→ How to complete this task:
List every line in this data where the string "parcelado" occurs.
....
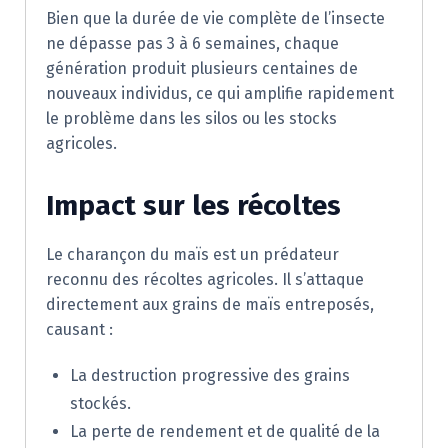
Bien que la durée de vie complète de l’insecte
ne dépasse pas 3 à 6 semaines, chaque
génération produit plusieurs centaines de
nouveaux individus, ce qui amplifie rapidement
le problème dans les silos ou les stocks
agricoles.
Impact sur les récoltes
Le charançon du maïs est un prédateur
reconnu des récoltes agricoles. Il s’attaque
directement aux grains de maïs entreposés,
causant :
La destruction progressive des grains
stockés.
La perte de rendement et de qualité de la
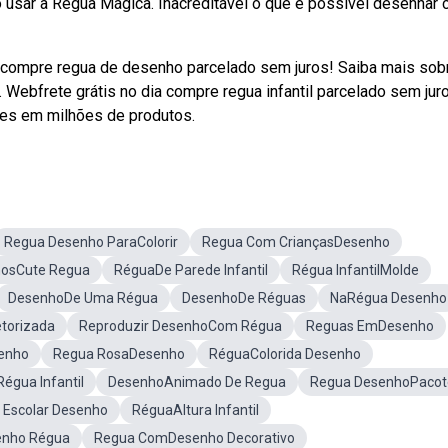
 usar a Régua Mágica. Inacreditável o que é possível desenhar
a compre regua de desenho parcelado sem juros! Saiba mais sob
Webfrete grátis no dia compre regua infantil parcelado sem jur
ões em milhões de produtos.
Regua Desenho ParaColorir
Regua Com CriançasDesenho
osCute Regua
RéguaDe Parede Infantil
Régua InfantilMolde
DesenhoDe Uma Régua
DesenhoDe Réguas
NaRégua Desenho
torizada
Reproduzir DesenhoCom Régua
Reguas EmDesenho
enho
Regua RosaDesenho
RéguaColorida Desenho
gua Infantil
DesenhoAnimado De Regua
Regua DesenhoPacot
Escolar Desenho
RéguaAltura Infantil
enho Régua
Regua ComDesenho Decorativo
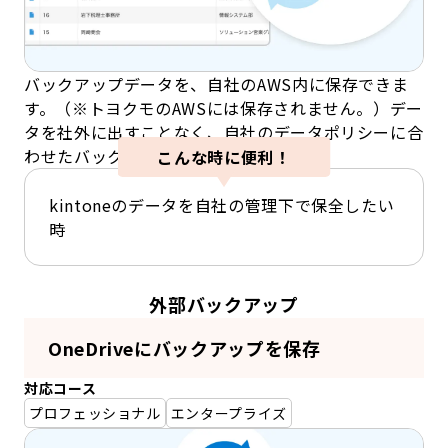
バックアップデータを、自社のAWS内に保存できま
す。（※トヨクモのAWSには保存されません。）デー
タを社外に出すことなく、自社のデータポリシーに合
わせたバックアップ管理が可能です。
こんな時に便利！
kintoneのデータを自社の管理下で保全したい
時
外部バックアップ
OneDriveにバックアップを保存
対応コース
プロフェッショナル
エンタープライズ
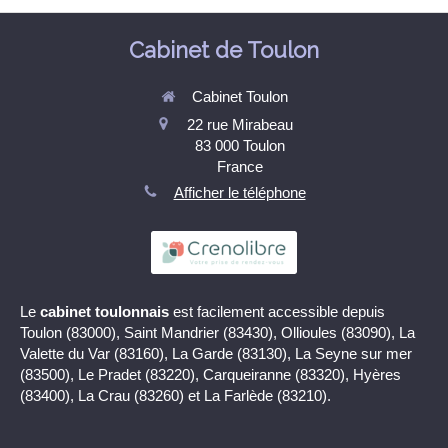
Cabinet de Toulon
Cabinet Toulon
22 rue Mirabeau
83 000
Toulon
France
Afficher le téléphone
Le
cabinet toulonnais
est facilement accessible depuis
Toulon (83000), Saint Mandrier (83430), Ollioules (83090), La
Valette du Var (83160), La Garde (83130), La Seyne sur mer
(83500), Le Pradet (83220), Carqueiranne (83320), Hyères
(83400), La Crau (83260) et La Farlède (83210).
....
→ Reply to the exercise:
a compre regua de desenho parcelado sem juros! Saiba mais sob
Webfrete grátis no dia compre regua infantil parcelado sem jur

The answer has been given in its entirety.